■ PROBLEM DETAILS: Recast the stretch of the listing from the line containing "ГБОУ ШКОЛА №605 С УГЛУБЛЕННЫМ" through the line containing "Сведения об образовательной организации" as a Markdown table with the columns Row and Line, leaving out any blank lines.
#### GIVEN RECORDS
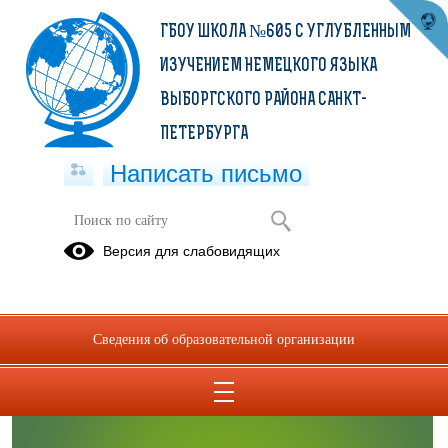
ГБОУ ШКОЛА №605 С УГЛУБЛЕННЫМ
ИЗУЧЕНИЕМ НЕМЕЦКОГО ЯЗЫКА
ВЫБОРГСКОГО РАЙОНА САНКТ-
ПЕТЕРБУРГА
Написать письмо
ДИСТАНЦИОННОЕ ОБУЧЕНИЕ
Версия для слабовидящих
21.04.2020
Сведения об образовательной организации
########
#### GIVEN RECORDS
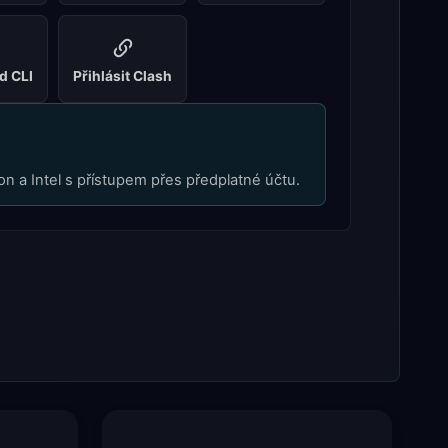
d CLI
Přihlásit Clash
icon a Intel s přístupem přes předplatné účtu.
########
■ SOLUTION TO THIS PROBLEM:
| Row | Line |
|---|---|
| 1 | ГБОУ ШКОЛА №605 С УГЛУБЛЕННЫМ |
| 2 | ИЗУЧЕНИЕМ НЕМЕЦКОГО ЯЗЫКА |
| 3 | ВЫБОРГСКОГО РАЙОНА САНКТ- |
| 4 | ПЕТЕРБУРГА |
| 5 | Написать письмо |
| 6 | ДИСТАНЦИОННОЕ ОБУЧЕНИЕ |
| 7 | Версия для слабовидящих |
| 8 | 21.04.2020 |
| 9 | Сведения об образовательной организации |